Ruhani hükümetinin 8 yıllık icraatını hükümet mensuplarının kendi ağızlarından dile getirmeyi, tecrübelerini kayıt altına almayı amaçlayan bir projenin parçası olarak reformist akademisyen Said Leylaz’ın Cevad Zarif ile yaptığı 7 saatlik röportajın 3 saatlik kısmı geçtiğimiz Nisan ayında basına sızdırıldı. Söz konusu ses kaydında Zarif, özellikle Suriye, Irak, Yemen, Lübnan ve Afganistan gibi ülkelere yönelik geliştirilen politikalarda cumhurbaşkanının ve hükümetin etkisizliğini ortaya koyuyordu. Ortadoğu ülkelerinin neredeyse tamamı, Asya, Afrika hatta Balkanlarda kritik öneme sahip ülkelere büyükelçi atamasından askerî harekât düzenlemelere kadar tüm tasarrufun Devrim Muhafızları Ordusunda olduğunu ifade ediyor ve bundan şikâyet ediyordu. Bu durum gerilimlere neden olsa da “devrimci kurumlar” istediklerini gerçekleştiriyorlardı. Reisi ile başlayacak yeni dönemde muhtemelen kurumlar arası benzer çatışmalar olmayacak ve İran’ın özellikle Irak ve Suriye’de mazlumlara yönelik mezhepçi politikaları hız kesmeden devam edecektir.

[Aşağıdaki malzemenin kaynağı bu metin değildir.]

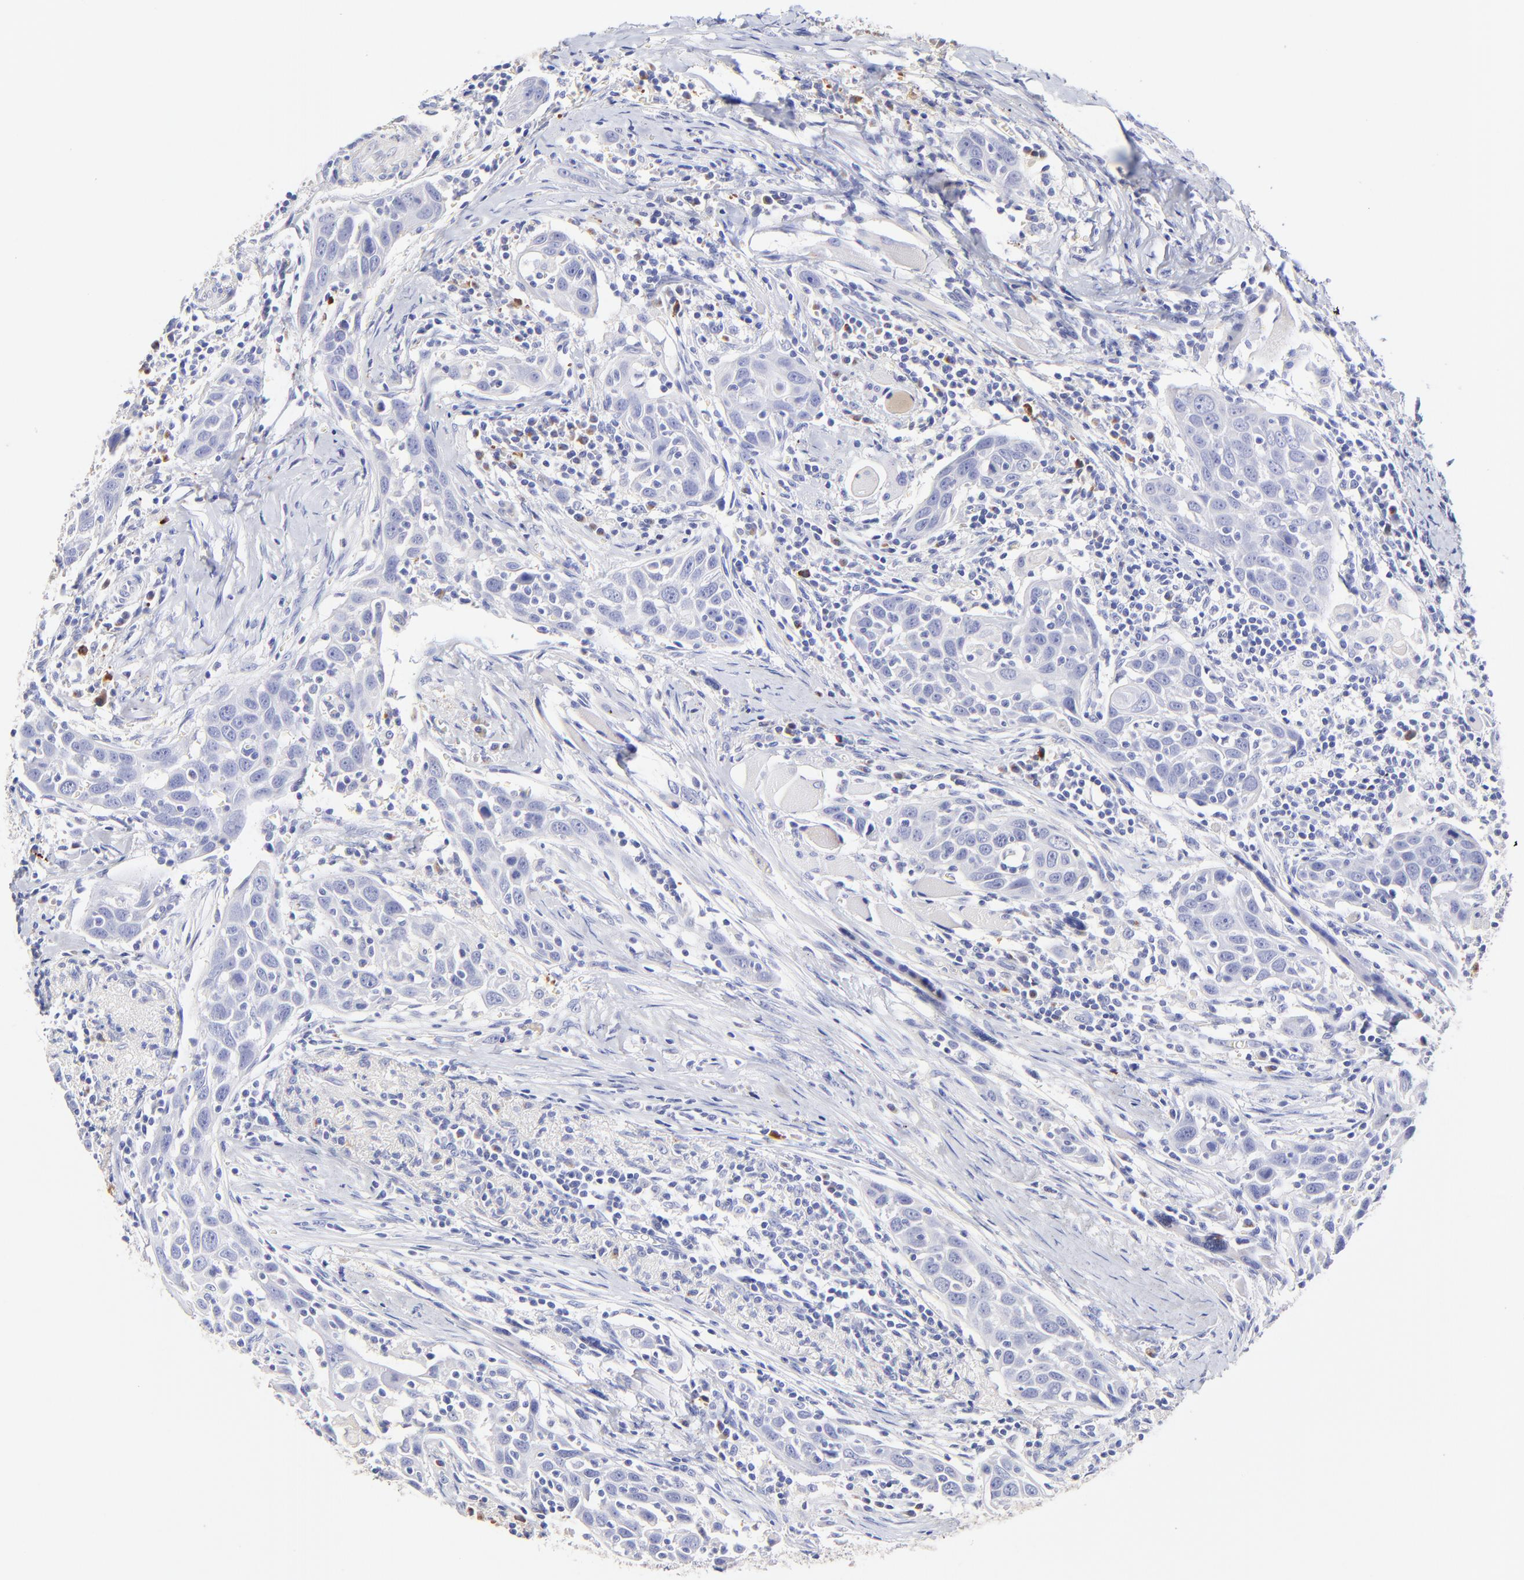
{"staining": {"intensity": "negative", "quantity": "none", "location": "none"}, "tissue": "head and neck cancer", "cell_type": "Tumor cells", "image_type": "cancer", "snomed": [{"axis": "morphology", "description": "Squamous cell carcinoma, NOS"}, {"axis": "topography", "description": "Oral tissue"}, {"axis": "topography", "description": "Head-Neck"}], "caption": "Micrograph shows no protein expression in tumor cells of squamous cell carcinoma (head and neck) tissue. (IHC, brightfield microscopy, high magnification).", "gene": "ASB9", "patient": {"sex": "female", "age": 50}}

Kapsamlı Ortak Eylem Planı (KOEP) olarak adlandırılan ABD ile yapılan nükleer anlaşma ise İran’ın dış politika önceliklerinden biridir. Muhafazakârlar anlaşmayı ülkeye ihanet olarak değerlendirmişlerdi. Ancak Trump’un anlaşmadan çekilip yaptırımları ağırlaştırması ve İran’a ciddi bedeller ödetmesi dolayısıyla artık kimse anlaşma karşısında tavır alma cesareti gösteremiyor. Reisi deanlaşmaya karşı olmadığını fakatgüçlü bir hükümetle şartları İran lehine değiştireceğini söylüyor. Joe Biden yönetiminin göreve başlamasıyla ABD’nin nükleer anlaşmaya dönebileceklerinin sinyallerini vermesi, atmosferin yumuşamasına yol açtı. Viyana görüşmeleri de İran için olumlu bir havada devam ediyor. Her ne kadar taraflar anlaşma öncesi ellerini yükseltmeye çalışıp karşı tarafa görüşlerini dikte etmeye çalışsa da nükleer anlaşmaya epeyce yakınlar.

Diğer taraftan Çin ve Rusya ile yakın ilişkileri devam edecektir. ABD emperyalizmini eleştirecek, Rus ve Çin emperyalizmine destek çıkacaktır. Asla çatışmaya dönüşmeyecek İsrail karşıtlığını da sürdürecektir. Yaptığı katliamlarla İslam dünyasında iyice olumsuzlaşan imajını bir nebze olsun düzeltme adına Filistin davasını, Kudüs’üsahiplenecek, her yıl vahdetten bahsedecektir.

Sonuç olarak, İran rejimi emir-komuta zincirinin en üstünde Ali Hamaney’in olduğu devlet kurumlarında kadrolaşan belirli siyasi elitlerin ortak politikalarıyla idare ediliyor. Müesses nizam ister cumhurbaşkanlığı olsun ister devletin başka kurumları olsun devlet kademelerine istediği kişiyi getirebilme kudretine sahiptir. Seçim ve sandıklar ise orta oyununun parçası olarak her dört yılda bir defa ortaya konmaya devam edecektir.